## [BRIEF]
Consider the records below. How many of their lines include the word "Right"? State the number and nothing else.

------ SOURCE RECORDS

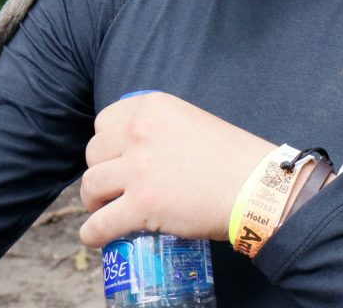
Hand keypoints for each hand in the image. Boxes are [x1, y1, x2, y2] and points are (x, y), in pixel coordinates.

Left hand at [79, 92, 274, 246]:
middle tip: (114, 186)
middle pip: (93, 153)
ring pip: (90, 186)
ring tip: (108, 209)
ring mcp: (139, 168)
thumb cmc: (228, 155)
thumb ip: (159, 125)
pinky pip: (98, 224)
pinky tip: (98, 236)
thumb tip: (131, 146)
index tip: (115, 158)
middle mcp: (140, 131)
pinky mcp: (142, 204)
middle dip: (100, 171)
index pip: (103, 121)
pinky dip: (92, 234)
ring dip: (94, 201)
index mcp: (152, 106)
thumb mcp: (189, 119)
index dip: (106, 144)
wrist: (252, 185)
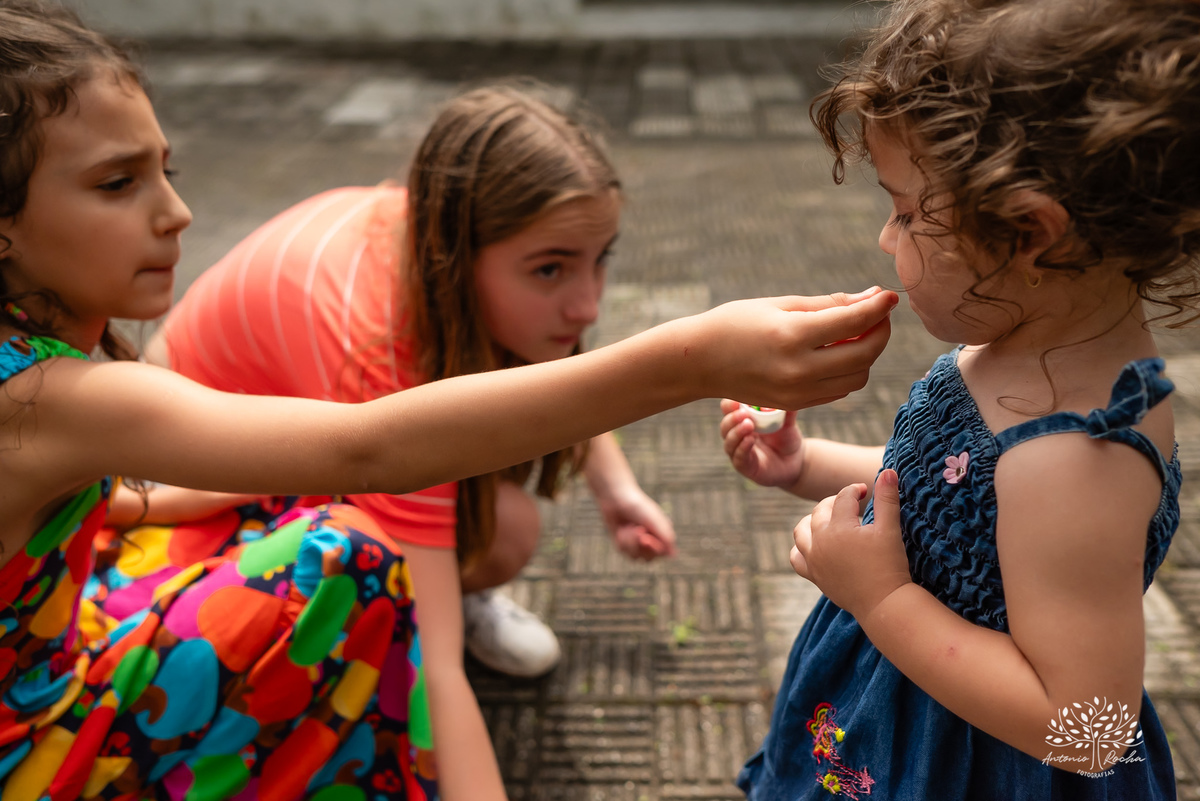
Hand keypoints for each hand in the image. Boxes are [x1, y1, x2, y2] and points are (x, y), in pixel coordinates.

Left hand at [599, 486, 676, 560]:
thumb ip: (665, 536)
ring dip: (630, 541)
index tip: (645, 538)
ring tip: (629, 526)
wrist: (616, 498)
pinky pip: (623, 551)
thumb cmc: (639, 507)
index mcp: (663, 534)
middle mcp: (652, 541)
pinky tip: (621, 528)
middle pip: (649, 558)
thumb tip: (674, 555)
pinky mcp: (624, 544)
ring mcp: (637, 544)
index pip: (663, 553)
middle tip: (637, 530)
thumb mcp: (654, 520)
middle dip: (640, 545)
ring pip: (635, 556)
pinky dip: (622, 539)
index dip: (654, 549)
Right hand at [692, 287, 896, 410]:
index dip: (879, 307)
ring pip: (858, 377)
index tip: (890, 296)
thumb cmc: (736, 323)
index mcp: (792, 335)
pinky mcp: (797, 404)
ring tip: (854, 334)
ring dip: (866, 355)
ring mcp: (798, 391)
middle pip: (865, 354)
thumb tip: (872, 298)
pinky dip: (848, 371)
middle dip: (880, 332)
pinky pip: (840, 390)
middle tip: (878, 314)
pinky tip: (836, 353)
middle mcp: (798, 368)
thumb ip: (829, 304)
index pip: (854, 322)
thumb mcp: (780, 304)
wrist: (700, 361)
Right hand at [719, 400, 803, 487]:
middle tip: (744, 413)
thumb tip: (791, 397)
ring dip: (736, 432)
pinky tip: (750, 440)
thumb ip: (787, 411)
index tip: (737, 400)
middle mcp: (737, 435)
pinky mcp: (745, 467)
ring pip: (729, 442)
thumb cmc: (787, 438)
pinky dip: (742, 448)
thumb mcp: (788, 423)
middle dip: (732, 418)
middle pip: (725, 425)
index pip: (728, 409)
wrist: (795, 461)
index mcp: (742, 420)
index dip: (729, 404)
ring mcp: (739, 451)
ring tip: (749, 424)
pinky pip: (738, 457)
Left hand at [790, 469, 910, 619]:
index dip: (854, 490)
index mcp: (838, 527)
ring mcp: (814, 559)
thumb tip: (888, 470)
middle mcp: (820, 541)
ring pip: (801, 531)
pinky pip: (796, 558)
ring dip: (812, 521)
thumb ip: (887, 498)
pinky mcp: (813, 576)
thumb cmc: (889, 565)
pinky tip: (813, 545)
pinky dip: (800, 548)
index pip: (842, 498)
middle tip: (850, 504)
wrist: (883, 604)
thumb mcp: (890, 529)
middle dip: (833, 502)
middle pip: (820, 511)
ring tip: (828, 519)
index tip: (865, 491)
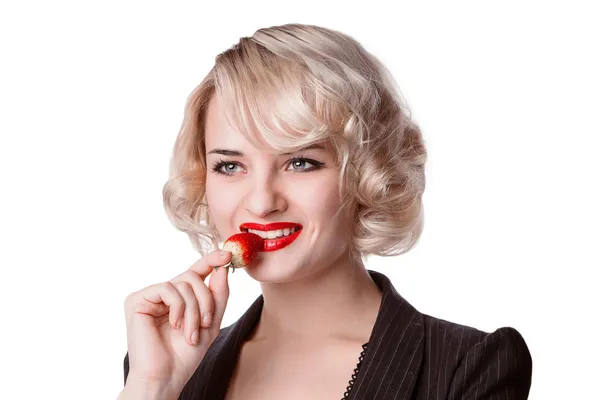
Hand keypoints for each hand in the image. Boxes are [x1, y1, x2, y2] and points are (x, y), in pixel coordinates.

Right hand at [123, 250, 231, 396]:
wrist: (165, 378)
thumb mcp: (211, 322)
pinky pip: (167, 288)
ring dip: (194, 310)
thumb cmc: (185, 356)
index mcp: (178, 299)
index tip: (227, 254)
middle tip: (207, 323)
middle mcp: (162, 294)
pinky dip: (178, 307)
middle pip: (193, 277)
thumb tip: (222, 267)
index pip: (195, 272)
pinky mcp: (136, 300)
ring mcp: (149, 296)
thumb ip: (218, 295)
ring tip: (190, 333)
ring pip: (183, 283)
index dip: (211, 260)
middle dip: (206, 300)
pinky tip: (175, 325)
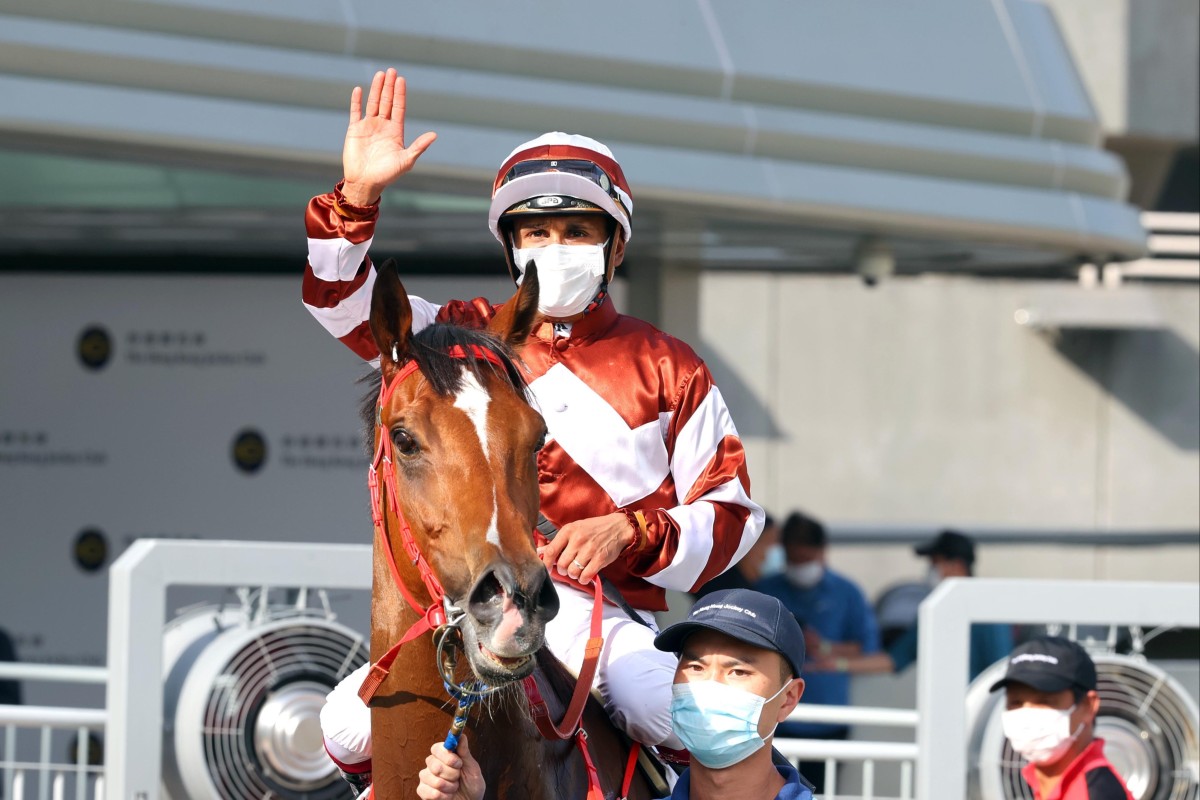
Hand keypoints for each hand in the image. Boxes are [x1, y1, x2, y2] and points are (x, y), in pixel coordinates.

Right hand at [342, 68, 437, 205]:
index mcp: (395, 132)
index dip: (400, 94)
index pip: (399, 108)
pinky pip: (355, 112)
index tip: (402, 80)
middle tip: (392, 70)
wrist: (365, 182)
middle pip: (387, 102)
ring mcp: (368, 126)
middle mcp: (383, 126)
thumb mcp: (406, 160)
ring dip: (376, 89)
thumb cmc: (387, 174)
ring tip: (380, 74)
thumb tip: (434, 135)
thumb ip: (419, 146)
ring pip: (373, 103)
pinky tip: (359, 89)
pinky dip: (356, 101)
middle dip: (390, 87)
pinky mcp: (354, 130)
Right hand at [417, 737, 484, 799]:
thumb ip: (465, 752)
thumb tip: (461, 735)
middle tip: (458, 778)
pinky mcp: (422, 790)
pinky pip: (426, 791)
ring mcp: (426, 777)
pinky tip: (447, 796)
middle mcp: (433, 764)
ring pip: (431, 778)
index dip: (447, 756)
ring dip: (448, 786)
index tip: (458, 763)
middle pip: (434, 764)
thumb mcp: (472, 768)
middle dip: (451, 774)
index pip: (436, 748)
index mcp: (444, 755)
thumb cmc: (472, 785)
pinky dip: (441, 796)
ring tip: (454, 788)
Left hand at [537, 513, 634, 583]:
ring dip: (573, 575)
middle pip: (561, 564)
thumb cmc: (594, 528)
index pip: (551, 550)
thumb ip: (559, 541)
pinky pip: (585, 576)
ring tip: (577, 570)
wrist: (618, 527)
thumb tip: (541, 552)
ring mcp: (589, 550)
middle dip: (563, 570)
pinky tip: (585, 575)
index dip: (546, 563)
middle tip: (568, 568)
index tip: (547, 569)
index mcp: (569, 531)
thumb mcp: (575, 529)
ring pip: (572, 572)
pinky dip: (583, 579)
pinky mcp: (600, 559)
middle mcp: (578, 540)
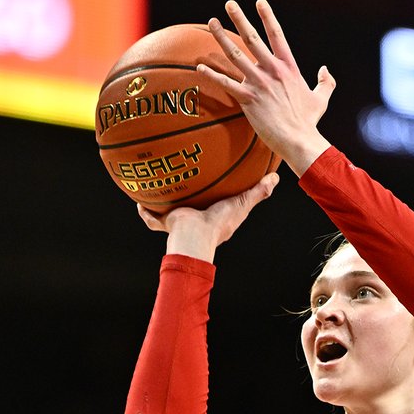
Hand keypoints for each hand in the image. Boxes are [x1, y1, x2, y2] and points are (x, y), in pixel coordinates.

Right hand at [136, 171, 278, 261]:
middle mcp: (197, 218)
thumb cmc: (219, 223)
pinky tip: (138, 200)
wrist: (195, 235)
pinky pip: (152, 218)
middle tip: (186, 178)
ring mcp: (181, 220)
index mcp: (215, 216)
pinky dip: (145, 212)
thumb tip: (275, 179)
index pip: (218, 204)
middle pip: (193, 205)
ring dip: (164, 201)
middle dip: (190, 196)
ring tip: (158, 184)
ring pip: (170, 210)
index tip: (220, 186)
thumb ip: (257, 192)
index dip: (219, 197)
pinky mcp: (167, 222)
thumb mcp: (241, 204)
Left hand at [199, 0, 334, 176]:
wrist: (298, 140)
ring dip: (221, 38)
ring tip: (211, 22)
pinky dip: (212, 75)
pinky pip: (226, 84)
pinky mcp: (248, 100)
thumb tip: (325, 70)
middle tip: (229, 4)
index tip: (259, 2)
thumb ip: (325, 82)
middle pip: (252, 39)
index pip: (277, 35)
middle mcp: (272, 71)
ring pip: (235, 56)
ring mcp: (259, 84)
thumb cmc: (309, 122)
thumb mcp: (321, 98)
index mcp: (288, 67)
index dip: (267, 17)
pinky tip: (200, 67)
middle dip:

------------

## [RESULT OF THIS TASK]
6